Fifty contigs longer than 500 nucleotides (nt) were assembled from 659,956 NGS reads. The BLAST analysis identified a 9,339 nt contig with high sequence identity (99.0, 98.9, and 98.8%) to the nt sequences of three known ValMV isolates (accession no. FJ618540.1, EF441726.1, and EF507688). The novel contig consisted of 5,273 NGS reads (mean coverage, 70.15). Five other contigs (749, 912, 1,058, 1,181, and 2,152 nt) showed high sequence identity (94.8, 92.9, 89.9, 93.7, and 94.6%) to the NLSYV nt sequence (accession no. JQ326210.1). Furthermore, 370,856 NGS reads mapped to the genome sequence (accession no. JQ326210.1) of NLSYV (mean coverage, 4,586.71). Another 44 contigs (518–2,394 nt) were not related to the plant virus sequences.
The complete genome of ValMV (isolate ValMV-Nar) had 9,451 nt (ORF: 135–9,236 nt and 3,033 aa) (accession no. LC658681) excluding the 3′ poly(A) tail (Fig. 1). The genome structure was typical of potyviruses, and we identified PIPO via the GA7 motif at positions 2,808–2,815 nt (Fig. 1). Additionally, the NGS contig sequence of 9,339 nt matched the complete ValMV-Nar genome.
Phylogenetic analysis based on the CP coding region showed that ValMV-Nar was in the same clade as known ValMV isolates and was closely related to OrMV (Fig. 2A). Phylogeny based on polyprotein sequences confirmed the close relationship between ValMV-Nar and OrMV (Fig. 2B).
Pairwise sequence comparisons (Supplementary Table 2) showed that the CP coding region of ValMV-Nar had >98% nt and aa sequence identity with known ValMV isolates, but shared low identity (61.5–71.9% nt and 57.5–76.8% aa sequence identities) with other potyviruses. The CP aa sequences were highly conserved between ValMV-Nar and known ValMV isolates, although the aa at position 59 was Asparagine in ValMV-Nar only, being Threonine in the other isolates. In contrast, the ValMV-Nar polyprotein shared 58.1–65.9% nt and 45.3–66.3% aa sequence identity with other potyviruses. Moreover, ValMV-Nar sequence identity with other potyviruses was 58.1–65.4% nt for the whole genome, 49.5–53.4% nt for the P1 coding region, and 51.9–68.9% nt for other eight mature protein regions.

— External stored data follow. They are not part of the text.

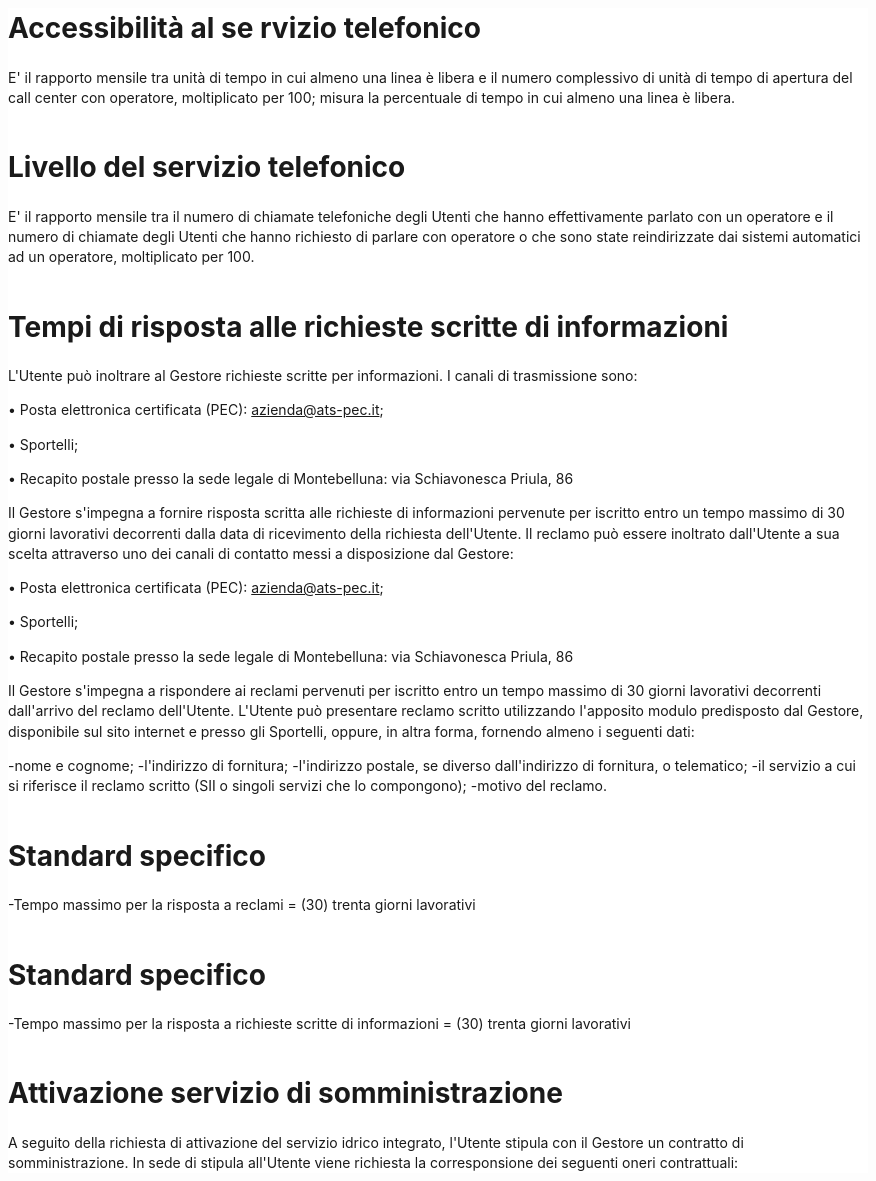 # Accessibilità al se rvizio telefonico
E' il rapporto mensile tra unità di tempo in cui almeno una linea è libera e il numero complessivo di unità di tempo di apertura del call center con operatore, moltiplicato per 100; misura la percentuale di tempo in cui almeno una linea è libera.

# Livello del servizio telefonico
E' il rapporto mensile tra il numero di chiamate telefoniche degli Utenti che hanno effettivamente parlato con un operatore e il numero di chiamate degli Utenti che hanno richiesto di parlare con operatore o che sono state reindirizzate dai sistemi automatici ad un operatore, moltiplicato per 100.

# Tempi di risposta alle richieste scritte di informazioni
L'Utente può inoltrare al Gestore richieste scritte per informazioni. I canali di trasmissione sono:

• Posta elettronica certificata (PEC): azienda@ats-pec.it;

• Sportelli;

• Recapito postale presso la sede legale di Montebelluna: via Schiavonesca Priula, 86

Il Gestore s'impegna a fornire risposta scritta alle richieste di informazioni pervenute per iscritto entro un tempo massimo di 30 giorni lavorativi decorrenti dalla data di ricevimento della richiesta dell'Utente. Il reclamo può essere inoltrato dall'Utente a sua scelta attraverso uno dei canali di contatto messi a disposizione dal Gestore:

• Posta elettronica certificata (PEC): azienda@ats-pec.it;

• Sportelli;

• Recapito postale presso la sede legale di Montebelluna: via Schiavonesca Priula, 86

Il Gestore s'impegna a rispondere ai reclami pervenuti per iscritto entro un tempo massimo di 30 giorni lavorativi decorrenti dall'arrivo del reclamo dell'Utente. L'Utente può presentare reclamo scritto utilizzando l'apposito modulo predisposto dal Gestore, disponibile sul sito internet e presso gli Sportelli, oppure, in altra forma, fornendo almeno i seguenti dati:

-nome e cognome; -l'indirizzo di fornitura; -l'indirizzo postale, se diverso dall'indirizzo di fornitura, o telematico; -il servizio a cui si riferisce il reclamo scritto (SII o singoli servizi che lo compongono); -motivo del reclamo.

# Standard specifico
-Tempo massimo per la risposta a reclami = (30) trenta giorni lavorativi

# Standard specifico
-Tempo massimo per la risposta a richieste scritte di informazioni = (30) trenta giorni lavorativi

# Attivazione servizio di somministrazione
A seguito della richiesta di attivazione del servizio idrico integrato, l'Utente stipula con il Gestore un contratto di somministrazione. In sede di stipula all'Utente viene richiesta la corresponsione dei seguenti oneri contrattuali:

For all 10 mature protein regions and the polyprotein, ValMV-Nar had the highest sequence identity with OrMV.
This study characterized ValMV based on the complete genome sequence, whereas prior studies had used only partial sequences [8, 9]. Species demarcation criteria in Potyviridae are as follows: (i) <76% nt and <82% aa sequence identity in the viral polyprotein, (ii) <76–77% nt and <80% aa sequence identity in the CP coding region, or (iii) <58% nt sequence identity in the P1 coding region and <74–78% nt sequence identity in other protein coding regions [5]. Therefore, nt and aa sequence identities are above the species demarcation threshold when examining CP coding regions of ValMV-Nar and other isolates [8, 9], but below that threshold when examining complete genomes and individual protein regions of ValMV-Nar and other potyviruses (Supplementary Table 2). Moreover, phylogenetic analysis showed that ValMV-Nar was grouped with other potyviruses (Fig. 2). The available data indicate that ValMV-Nar belongs to the same species as existing ValMV isolates, and that ValMV is a distinct species in Potyvirus.
This is the first report confirming the complete genome sequence of ValMV, and the first to detect ValMV in Narcissus sp.. However, because the analysed plant was co-infected with NLSYV, we cannot ascertain the symptoms caused by ValMV infection alone. We therefore recommend further research that investigates the specific disease symptoms attributable to ValMV in the narcissus plant.